__Problems and tasks__.
1. Rewrite the Whippoorwill article between "- • Total: 75" and "Arkansas River watershed.", inclusive, substituting "Hulah Reservoir" for "Hulah Lake".
2. Answer these questions from the Whippoorwill article:
(a) What is Whippoorwill's elevation?
(b) How many households were there in Whippoorwill?
(c) How far, and in which direction, is Whippoorwill from Pawhuska?

__Exercise passage__.
--------------------------------------------------

- Whippoorwill Location within Oklahoma Whippoorwill Location within the United States
- Coordinates: 36°54′44″N 96°07′43″W﻿ / ﻿36.91222°N 96.12861°W
- Country: United States
- State: Oklahoma
- County: Osage

Area
- • Total: 0.22 sq mi (0.58 km^{2})
- • Land: 0.20 sq mi (0.53 km^{2})
- • Water: 0.019 sq mi (0.05 km^{2})
- Elevation: 794 ft (242 m)

Population (2020)
- • Total: 75
- • Density: 369.9/sq mi (142.82/km^{2})
- Time zone: UTC-6 (Central (CST))
- • Summer (DST): UTC-5 (CDT)
- ZIP Code: 74056 (Pawhuska)
- Area codes: 918/539
- FIPS code: 40-80675
- GNIS feature ID: 2812863

= Whippoorwill, Oklahoma =

Whippoorwill is an unincorporated community and census-designated place (CDP) in Osage County, Oklahoma, United States. It was first listed as a CDP prior to the 2020 census. As of the 2020 census, Whippoorwill had a population of 75.

The CDP is in northeastern Osage County, on a hill overlooking the west end of Hulah Lake, where the Caney River enters it. The Caney is a southeast-flowing tributary of the Verdigris River and part of the Arkansas River watershed.

Whippoorwill is 3 mi north of Bowring and 24 mi northeast of Pawhuska, the Osage county seat.

==Demographics==
===2020 census===
As of the 2020 census, Whippoorwill had a population of 75. The median age was 50.3 years. 14.7% of residents were under the age of 18 and 26.7% of residents were 65 years of age or older. For every 100 females there were 66.7 males, and for every 100 females age 18 and over there were 56.1 males age 18 and over.

0.0% of residents lived in urban areas, while 100.0% lived in rural areas.

There were 36 households in Whippoorwill, of which 33.3% had children under the age of 18 living in them. Of all households, 33.3% were married-couple households, 30.6% were households with a male householder and no spouse or partner present, and 33.3% were households with a female householder and no spouse or partner present. About 33.3% of all households were made up of individuals and 13.9% had someone living alone who was 65 years of age or older.

--------------------------------------------------

__Stored data__.
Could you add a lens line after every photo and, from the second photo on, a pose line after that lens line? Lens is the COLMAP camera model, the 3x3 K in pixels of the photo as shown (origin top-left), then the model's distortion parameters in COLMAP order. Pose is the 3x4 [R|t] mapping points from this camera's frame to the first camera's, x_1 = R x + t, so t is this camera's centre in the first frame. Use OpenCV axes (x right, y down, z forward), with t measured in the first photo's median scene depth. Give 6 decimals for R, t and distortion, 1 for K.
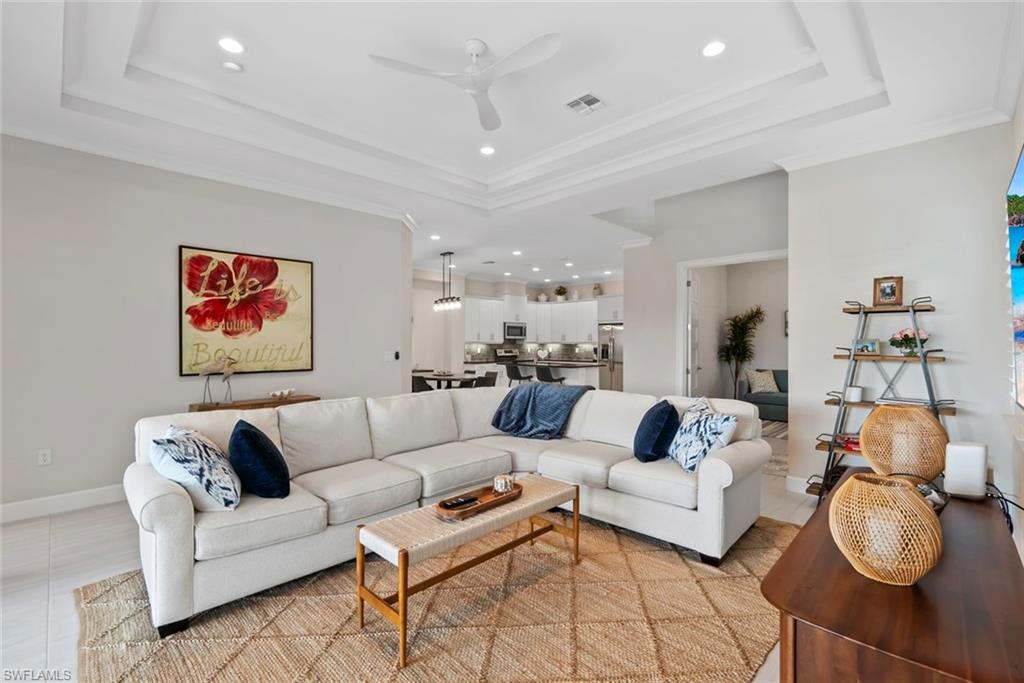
lens RADIAL K [[456.0, 0, 512.0], [0, 456.0, 341.5], [0, 0, 1]] dist [-0.007703, -0.000037]
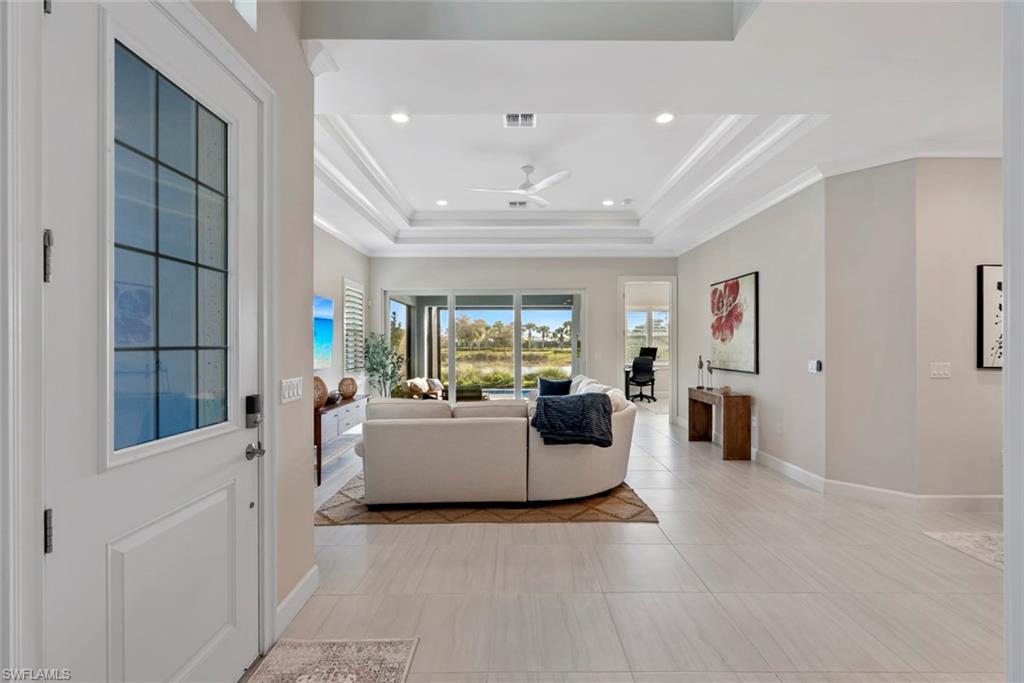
lens RADIAL K [[456.0, 0, 512.0], [0, 456.0, 341.5], [0, 0, 1]] dist [-0.007703, -0.000037]
pose [[-0.718785, -0.004700, -0.695217, 0.304961], [0.003401, 0.999941, -0.010276, -0.001109], [0.695224, -0.009751, -0.718727, 0.592722]]
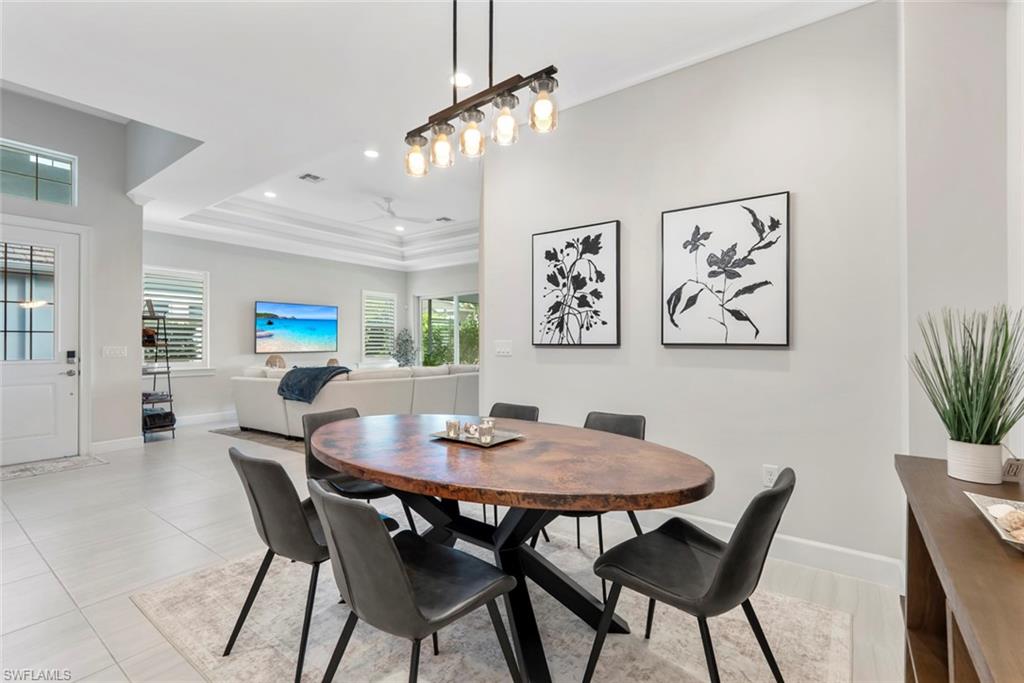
lens RADIAL K [[463.6, 0, 512.0], [0, 463.6, 341.5], [0, 0, 1]] dist [-0.001167, -0.000041]
pose [[-0.991174, 0.005147, -0.132471, -0.096899], [0.007227, 0.999858, -0.015219, 0.017490], [0.132374, -0.016042, -0.991070, 0.892857]]
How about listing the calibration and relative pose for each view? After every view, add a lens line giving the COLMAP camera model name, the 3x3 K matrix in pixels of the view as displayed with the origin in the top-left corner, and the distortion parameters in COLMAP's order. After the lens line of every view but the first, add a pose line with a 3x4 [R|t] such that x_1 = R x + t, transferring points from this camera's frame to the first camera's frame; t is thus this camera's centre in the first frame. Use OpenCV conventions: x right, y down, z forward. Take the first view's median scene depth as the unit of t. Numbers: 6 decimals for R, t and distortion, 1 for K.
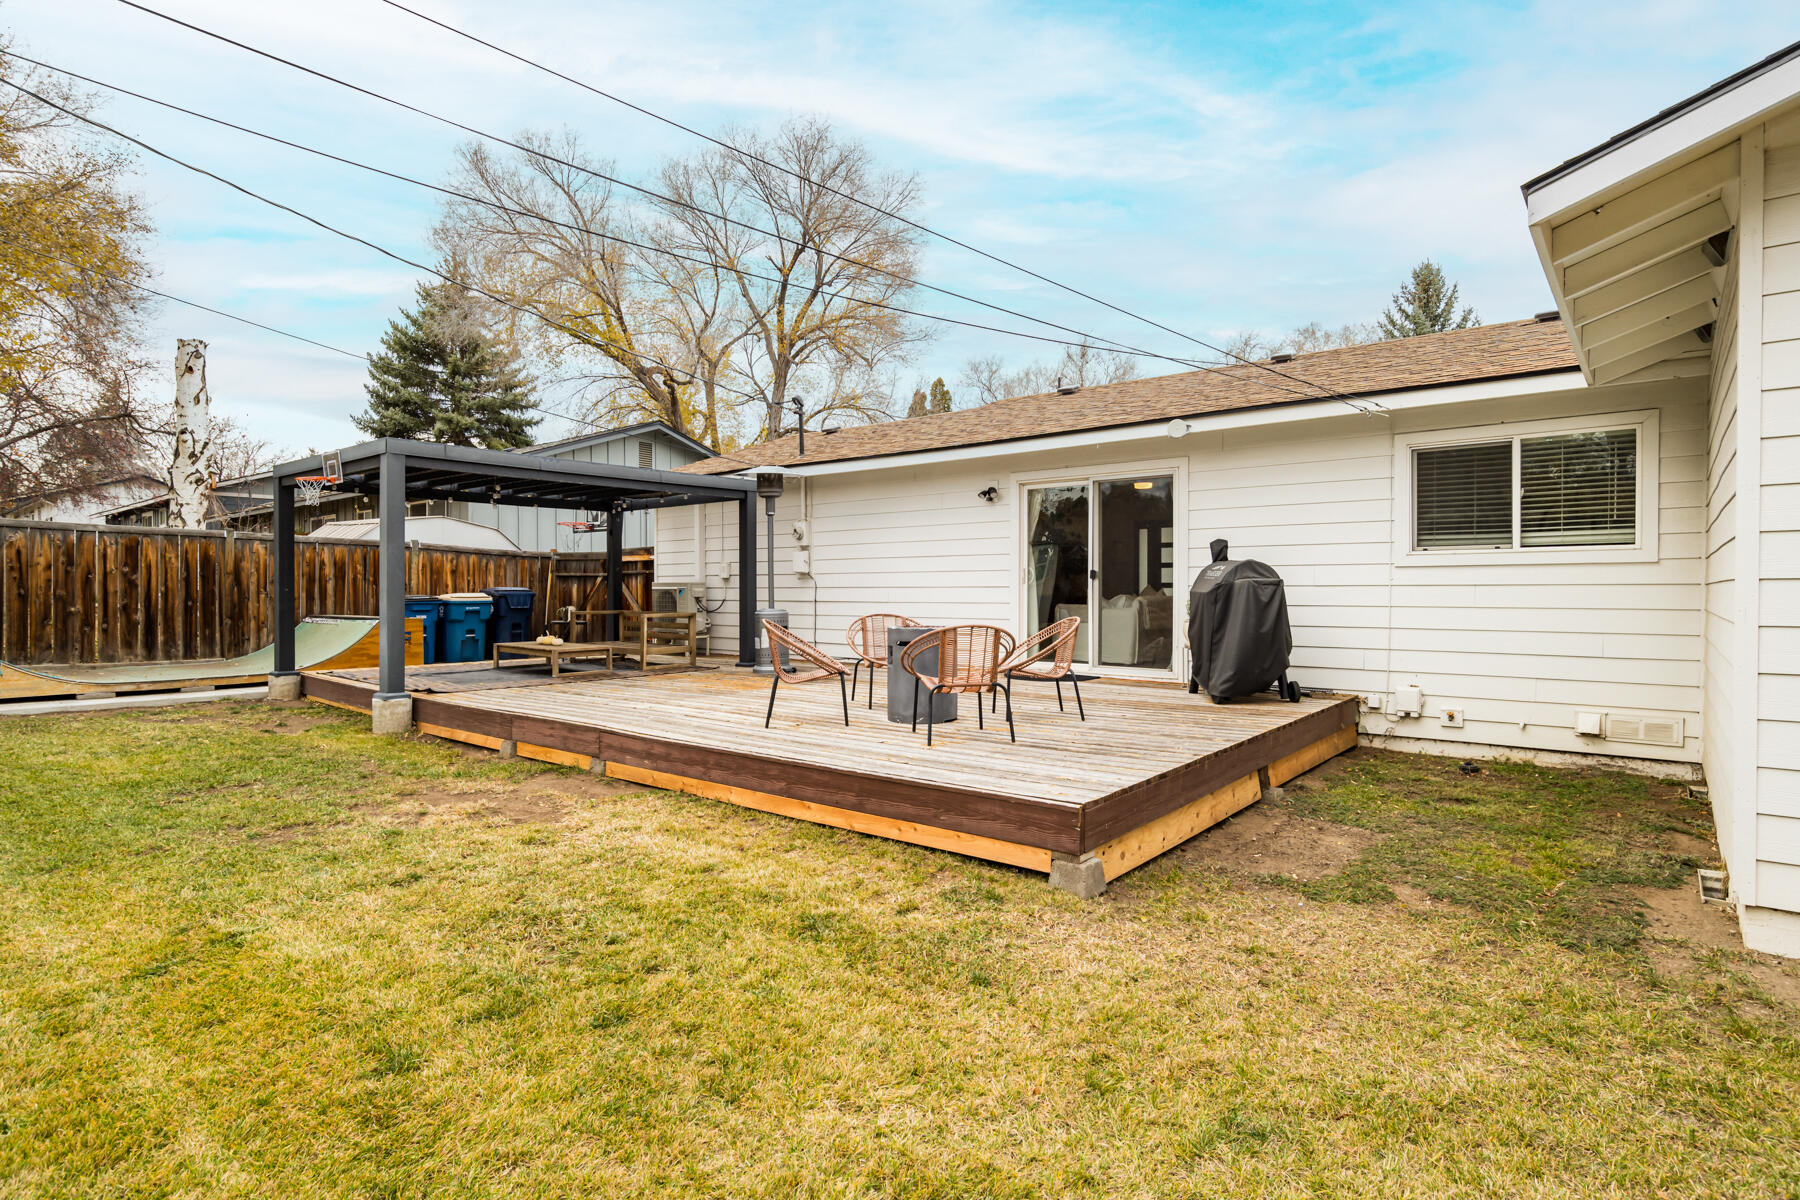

--------------------------------------------------

__Solutions per task__.
1.
- • Total: 75
- • Density: 369.9/sq mi (142.82/km^{2})
- Time zone: UTC-6 (Central (CST))
- • Summer (DST): UTC-5 (CDT)
- ZIP Code: 74056 (Pawhuska)
- Area codes: 918/539
- FIPS code: 40-80675
- GNIS feature ID: 2812863

= Whippoorwill, Oklahoma =

Whippoorwill is an unincorporated community and census-designated place (CDP) in Osage County, Oklahoma, United States. It was first listed as a CDP prior to the 2020 census. As of the 2020 census, Whippoorwill had a population of 75.

The CDP is in northeastern Osage County, on a hill overlooking the west end of Hulah Reservoir, where the Caney River enters it. The Caney is a southeast-flowing tributary of the Verdigris River and part of the Arkansas River watershed.

2.
(a) 794 ft (242 m)
(b) 36
(c) 24 mi northeast